Michael pointed at the map with a gloved hand. “This is where we’re going. Heavily fortified, multiple sentries, unknown number of tangos inside. Qadir is smart—he’ll expect us. Which means we have to be smarter. Vance, you’ll provide overwatch from elevated ground here. Bear, your charges will open us a back door where they least expect it. Chen, Ward—you’re point on breaching. The rest of you cover and clear. We move like ghosts, and we leave like shadows.”

The operators leaned in, their eyes fixed on the grainy images. For them, it was just another target. For Michael, it was already personal. He knew what Qadir was capable of—stories whispered in warzones, footage of executions, the memory of allies left behind. Qadir wasn’t just an enemy. He was a shadow that devoured men whole.

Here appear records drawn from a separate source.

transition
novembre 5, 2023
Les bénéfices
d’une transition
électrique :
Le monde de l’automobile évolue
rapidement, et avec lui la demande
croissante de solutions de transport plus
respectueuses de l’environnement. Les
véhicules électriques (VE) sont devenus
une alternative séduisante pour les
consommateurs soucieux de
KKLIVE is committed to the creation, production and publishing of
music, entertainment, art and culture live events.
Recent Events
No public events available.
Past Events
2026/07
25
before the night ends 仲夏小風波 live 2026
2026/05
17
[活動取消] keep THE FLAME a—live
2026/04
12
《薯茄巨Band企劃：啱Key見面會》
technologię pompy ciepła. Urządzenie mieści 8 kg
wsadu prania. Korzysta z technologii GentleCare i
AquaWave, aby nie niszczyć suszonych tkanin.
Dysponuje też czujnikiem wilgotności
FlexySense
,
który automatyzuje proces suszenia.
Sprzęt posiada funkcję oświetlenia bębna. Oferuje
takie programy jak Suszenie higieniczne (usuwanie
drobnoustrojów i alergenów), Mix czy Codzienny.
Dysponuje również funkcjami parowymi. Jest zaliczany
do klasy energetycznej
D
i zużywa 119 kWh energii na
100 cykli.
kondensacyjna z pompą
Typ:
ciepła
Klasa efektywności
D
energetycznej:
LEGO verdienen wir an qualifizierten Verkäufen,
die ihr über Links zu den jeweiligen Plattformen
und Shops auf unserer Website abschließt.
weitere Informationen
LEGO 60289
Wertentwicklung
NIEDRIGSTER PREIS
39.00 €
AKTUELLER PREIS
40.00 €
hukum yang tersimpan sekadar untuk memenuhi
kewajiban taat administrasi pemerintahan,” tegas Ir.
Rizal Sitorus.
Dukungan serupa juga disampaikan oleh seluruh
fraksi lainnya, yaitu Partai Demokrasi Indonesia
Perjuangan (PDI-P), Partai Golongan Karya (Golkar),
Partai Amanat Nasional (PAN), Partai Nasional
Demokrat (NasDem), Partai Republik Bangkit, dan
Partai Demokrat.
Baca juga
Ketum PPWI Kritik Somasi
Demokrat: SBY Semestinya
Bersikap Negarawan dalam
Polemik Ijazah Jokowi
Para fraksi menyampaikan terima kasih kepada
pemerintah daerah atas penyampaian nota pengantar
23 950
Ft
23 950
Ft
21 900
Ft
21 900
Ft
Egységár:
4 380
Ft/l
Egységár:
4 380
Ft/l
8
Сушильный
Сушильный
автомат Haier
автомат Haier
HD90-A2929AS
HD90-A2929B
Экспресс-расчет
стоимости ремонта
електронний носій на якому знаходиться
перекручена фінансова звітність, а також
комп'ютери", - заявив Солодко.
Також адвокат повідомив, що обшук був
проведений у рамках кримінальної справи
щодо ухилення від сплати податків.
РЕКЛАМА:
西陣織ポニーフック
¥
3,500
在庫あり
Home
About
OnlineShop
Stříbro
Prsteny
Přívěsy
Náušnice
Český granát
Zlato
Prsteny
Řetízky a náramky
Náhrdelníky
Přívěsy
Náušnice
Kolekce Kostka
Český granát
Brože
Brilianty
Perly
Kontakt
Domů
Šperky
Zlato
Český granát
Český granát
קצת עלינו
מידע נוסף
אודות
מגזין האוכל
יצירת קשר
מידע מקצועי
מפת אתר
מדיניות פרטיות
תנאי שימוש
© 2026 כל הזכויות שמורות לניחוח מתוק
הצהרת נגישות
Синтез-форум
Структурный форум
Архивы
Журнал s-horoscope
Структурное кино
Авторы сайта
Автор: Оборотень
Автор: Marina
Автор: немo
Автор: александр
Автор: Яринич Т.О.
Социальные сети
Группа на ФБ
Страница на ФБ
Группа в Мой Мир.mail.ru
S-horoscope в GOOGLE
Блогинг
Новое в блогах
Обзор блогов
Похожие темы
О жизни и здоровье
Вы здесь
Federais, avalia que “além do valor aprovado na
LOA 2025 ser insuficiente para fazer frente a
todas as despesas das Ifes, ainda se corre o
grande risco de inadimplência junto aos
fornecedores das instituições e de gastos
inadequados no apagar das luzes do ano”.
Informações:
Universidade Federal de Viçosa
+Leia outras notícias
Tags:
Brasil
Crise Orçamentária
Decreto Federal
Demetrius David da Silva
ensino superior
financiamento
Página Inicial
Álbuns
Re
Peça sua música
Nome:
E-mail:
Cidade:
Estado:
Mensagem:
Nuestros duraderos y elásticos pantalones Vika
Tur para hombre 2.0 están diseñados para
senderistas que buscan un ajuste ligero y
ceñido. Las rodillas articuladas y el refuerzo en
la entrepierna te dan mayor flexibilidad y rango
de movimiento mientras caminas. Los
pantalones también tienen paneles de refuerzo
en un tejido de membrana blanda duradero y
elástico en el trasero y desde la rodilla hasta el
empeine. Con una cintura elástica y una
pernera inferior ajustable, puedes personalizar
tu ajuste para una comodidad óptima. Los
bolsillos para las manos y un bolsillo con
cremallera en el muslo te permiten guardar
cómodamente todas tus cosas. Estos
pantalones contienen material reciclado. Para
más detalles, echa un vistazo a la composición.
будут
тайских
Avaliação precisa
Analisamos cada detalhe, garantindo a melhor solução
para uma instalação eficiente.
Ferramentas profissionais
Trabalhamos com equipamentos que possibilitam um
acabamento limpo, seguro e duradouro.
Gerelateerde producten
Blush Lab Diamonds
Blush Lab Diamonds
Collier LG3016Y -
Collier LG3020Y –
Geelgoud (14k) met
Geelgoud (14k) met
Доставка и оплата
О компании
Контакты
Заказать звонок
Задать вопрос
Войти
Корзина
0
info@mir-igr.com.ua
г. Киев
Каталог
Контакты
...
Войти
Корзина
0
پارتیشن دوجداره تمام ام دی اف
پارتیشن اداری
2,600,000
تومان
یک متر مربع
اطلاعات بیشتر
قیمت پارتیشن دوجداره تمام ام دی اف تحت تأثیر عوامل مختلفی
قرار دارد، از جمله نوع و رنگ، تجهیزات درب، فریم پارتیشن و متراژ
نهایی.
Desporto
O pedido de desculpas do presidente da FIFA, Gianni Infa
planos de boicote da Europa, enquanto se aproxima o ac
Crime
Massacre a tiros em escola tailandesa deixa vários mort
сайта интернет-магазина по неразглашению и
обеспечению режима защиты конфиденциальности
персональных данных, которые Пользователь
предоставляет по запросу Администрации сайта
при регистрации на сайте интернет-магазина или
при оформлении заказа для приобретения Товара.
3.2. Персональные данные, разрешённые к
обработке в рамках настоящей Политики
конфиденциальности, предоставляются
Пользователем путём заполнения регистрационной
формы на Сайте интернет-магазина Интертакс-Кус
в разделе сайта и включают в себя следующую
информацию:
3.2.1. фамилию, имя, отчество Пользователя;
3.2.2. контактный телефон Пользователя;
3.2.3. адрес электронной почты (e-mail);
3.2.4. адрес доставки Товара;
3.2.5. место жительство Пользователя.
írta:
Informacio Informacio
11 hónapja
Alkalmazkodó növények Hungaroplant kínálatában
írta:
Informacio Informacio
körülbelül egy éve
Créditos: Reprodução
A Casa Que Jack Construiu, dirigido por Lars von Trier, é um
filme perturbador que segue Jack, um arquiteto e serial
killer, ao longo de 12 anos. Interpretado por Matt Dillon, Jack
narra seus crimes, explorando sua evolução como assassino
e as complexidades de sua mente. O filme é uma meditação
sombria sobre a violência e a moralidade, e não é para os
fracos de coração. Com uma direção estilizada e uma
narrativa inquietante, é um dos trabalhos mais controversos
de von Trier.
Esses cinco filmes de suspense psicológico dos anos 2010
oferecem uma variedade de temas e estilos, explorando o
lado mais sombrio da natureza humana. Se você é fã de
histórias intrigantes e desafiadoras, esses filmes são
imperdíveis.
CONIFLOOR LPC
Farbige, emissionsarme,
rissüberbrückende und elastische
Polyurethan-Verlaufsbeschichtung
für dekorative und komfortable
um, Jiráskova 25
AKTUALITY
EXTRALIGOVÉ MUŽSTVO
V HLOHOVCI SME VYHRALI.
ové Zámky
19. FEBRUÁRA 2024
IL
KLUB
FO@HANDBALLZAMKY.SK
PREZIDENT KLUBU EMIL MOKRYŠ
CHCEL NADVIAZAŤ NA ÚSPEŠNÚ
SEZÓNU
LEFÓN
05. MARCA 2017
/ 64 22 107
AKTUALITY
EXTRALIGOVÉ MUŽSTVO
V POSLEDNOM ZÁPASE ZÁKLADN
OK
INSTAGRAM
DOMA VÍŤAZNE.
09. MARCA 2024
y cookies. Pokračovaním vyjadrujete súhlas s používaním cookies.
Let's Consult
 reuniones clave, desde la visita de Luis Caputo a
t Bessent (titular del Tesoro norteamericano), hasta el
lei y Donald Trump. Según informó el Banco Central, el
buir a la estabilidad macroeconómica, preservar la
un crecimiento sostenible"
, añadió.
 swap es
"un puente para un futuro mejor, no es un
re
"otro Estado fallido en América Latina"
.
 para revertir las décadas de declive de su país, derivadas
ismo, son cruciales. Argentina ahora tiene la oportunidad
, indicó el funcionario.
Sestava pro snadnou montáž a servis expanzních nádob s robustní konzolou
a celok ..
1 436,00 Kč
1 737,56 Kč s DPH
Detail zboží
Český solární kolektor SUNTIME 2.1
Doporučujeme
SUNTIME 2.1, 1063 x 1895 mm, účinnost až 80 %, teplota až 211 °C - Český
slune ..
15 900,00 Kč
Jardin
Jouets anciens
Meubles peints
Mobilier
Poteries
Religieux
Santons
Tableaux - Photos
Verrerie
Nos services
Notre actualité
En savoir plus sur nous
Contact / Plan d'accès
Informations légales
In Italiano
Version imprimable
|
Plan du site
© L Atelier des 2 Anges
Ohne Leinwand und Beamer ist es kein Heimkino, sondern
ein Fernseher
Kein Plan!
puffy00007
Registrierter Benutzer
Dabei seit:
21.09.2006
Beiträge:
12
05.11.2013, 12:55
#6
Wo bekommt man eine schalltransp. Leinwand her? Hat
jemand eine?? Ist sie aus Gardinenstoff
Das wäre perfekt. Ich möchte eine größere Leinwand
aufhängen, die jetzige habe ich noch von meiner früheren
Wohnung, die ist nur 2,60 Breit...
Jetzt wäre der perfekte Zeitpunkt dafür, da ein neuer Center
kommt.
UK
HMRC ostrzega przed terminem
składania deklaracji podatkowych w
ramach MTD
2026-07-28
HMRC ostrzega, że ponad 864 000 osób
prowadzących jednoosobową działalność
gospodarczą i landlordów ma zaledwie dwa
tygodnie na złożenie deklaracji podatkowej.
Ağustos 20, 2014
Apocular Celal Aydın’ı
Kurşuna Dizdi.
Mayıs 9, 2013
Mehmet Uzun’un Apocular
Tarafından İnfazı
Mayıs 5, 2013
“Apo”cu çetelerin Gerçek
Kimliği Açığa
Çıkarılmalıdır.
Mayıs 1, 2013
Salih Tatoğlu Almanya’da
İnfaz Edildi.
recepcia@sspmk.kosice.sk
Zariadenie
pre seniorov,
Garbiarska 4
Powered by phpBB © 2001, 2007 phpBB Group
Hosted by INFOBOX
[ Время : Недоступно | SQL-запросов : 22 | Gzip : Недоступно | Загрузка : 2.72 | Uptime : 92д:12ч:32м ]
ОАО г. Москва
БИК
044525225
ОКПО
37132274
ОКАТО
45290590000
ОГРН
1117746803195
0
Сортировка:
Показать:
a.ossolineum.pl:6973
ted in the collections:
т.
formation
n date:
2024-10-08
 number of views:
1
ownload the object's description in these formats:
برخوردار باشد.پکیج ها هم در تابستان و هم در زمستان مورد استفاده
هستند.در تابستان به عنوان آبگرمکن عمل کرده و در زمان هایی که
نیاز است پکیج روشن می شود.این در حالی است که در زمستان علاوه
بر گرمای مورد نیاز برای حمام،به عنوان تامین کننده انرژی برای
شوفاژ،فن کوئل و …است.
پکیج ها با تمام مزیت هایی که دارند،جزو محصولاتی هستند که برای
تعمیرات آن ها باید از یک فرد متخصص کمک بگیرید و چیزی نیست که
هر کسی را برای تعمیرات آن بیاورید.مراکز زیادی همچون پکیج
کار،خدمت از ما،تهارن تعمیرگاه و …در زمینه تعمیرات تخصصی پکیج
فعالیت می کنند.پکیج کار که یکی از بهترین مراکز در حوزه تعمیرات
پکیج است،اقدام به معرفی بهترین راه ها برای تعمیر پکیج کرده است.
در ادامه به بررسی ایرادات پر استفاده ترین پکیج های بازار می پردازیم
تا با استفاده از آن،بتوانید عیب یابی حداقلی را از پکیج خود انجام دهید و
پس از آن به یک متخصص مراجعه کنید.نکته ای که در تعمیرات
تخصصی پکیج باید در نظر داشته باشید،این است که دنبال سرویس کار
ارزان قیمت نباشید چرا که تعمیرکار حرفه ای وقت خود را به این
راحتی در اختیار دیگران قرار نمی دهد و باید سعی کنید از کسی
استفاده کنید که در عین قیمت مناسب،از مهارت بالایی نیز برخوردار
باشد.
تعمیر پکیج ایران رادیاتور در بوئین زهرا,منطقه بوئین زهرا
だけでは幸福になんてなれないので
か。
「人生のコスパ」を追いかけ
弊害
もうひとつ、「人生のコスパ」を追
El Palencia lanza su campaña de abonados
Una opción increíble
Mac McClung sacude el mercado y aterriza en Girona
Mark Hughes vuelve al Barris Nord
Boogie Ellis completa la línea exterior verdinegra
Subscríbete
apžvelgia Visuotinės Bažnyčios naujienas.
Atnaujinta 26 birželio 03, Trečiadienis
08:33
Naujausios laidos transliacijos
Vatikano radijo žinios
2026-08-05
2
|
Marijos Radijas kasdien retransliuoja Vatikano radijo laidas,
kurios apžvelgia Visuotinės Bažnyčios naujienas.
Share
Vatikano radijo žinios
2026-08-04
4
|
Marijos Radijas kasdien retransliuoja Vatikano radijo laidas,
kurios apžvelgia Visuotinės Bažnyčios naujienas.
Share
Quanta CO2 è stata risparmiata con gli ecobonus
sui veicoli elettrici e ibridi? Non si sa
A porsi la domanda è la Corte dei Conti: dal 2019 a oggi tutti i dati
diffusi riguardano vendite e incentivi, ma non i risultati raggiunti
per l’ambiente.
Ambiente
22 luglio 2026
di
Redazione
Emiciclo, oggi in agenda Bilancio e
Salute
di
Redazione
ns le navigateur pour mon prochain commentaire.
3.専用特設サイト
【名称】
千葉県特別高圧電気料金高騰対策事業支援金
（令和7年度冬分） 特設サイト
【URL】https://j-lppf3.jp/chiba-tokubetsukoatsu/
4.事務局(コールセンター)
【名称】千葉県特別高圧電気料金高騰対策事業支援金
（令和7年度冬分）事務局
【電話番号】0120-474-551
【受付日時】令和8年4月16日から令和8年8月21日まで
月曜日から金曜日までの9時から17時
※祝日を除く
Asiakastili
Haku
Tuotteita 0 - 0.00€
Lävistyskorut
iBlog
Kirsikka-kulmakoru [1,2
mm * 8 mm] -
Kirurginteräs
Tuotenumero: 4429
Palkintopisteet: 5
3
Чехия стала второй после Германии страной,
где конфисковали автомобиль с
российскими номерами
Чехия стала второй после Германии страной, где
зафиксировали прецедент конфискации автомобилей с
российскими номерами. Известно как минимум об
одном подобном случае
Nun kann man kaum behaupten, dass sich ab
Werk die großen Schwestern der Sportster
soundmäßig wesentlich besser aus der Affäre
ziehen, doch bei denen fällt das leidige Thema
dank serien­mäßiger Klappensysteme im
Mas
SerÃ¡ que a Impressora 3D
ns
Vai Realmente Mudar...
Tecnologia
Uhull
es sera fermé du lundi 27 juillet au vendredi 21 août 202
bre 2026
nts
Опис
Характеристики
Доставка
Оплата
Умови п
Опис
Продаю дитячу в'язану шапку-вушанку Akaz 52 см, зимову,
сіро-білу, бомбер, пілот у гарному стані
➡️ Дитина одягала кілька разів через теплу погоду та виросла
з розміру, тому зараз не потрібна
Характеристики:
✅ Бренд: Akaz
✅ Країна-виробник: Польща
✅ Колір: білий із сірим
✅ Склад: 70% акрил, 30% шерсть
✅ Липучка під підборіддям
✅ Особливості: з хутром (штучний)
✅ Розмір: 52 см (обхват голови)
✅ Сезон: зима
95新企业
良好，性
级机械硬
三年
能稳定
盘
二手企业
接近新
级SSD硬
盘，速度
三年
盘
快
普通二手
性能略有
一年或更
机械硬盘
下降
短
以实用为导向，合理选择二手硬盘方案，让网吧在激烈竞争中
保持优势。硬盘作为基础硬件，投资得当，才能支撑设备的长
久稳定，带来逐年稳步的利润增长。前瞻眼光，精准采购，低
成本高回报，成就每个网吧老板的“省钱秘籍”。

The briefing ended, and the team dispersed to their bunks, some joking, some silent, some sharpening blades in the fading light. Michael lingered, the glow of the satellite map reflecting in his eyes. His phone buzzed—a message from Lila. Just four words: Come back to me.

He stared at the words, his chest tightening, then slid the phone away. He had made promises before. Some he had kept. Some he hadn’t.

Outside, the desert stretched into darkness. The night air was cool, the stars sharp above, and in the silence Michael found himself standing alone. His creed echoed in his mind: Never abandon the mission. Never abandon a brother. But tonight, with the desert wind biting at his face and the image of Qadir’s compound burned into his vision, he felt the weight of an unspoken truth pressing against his chest.

Some missions weren’t survived. They were endured.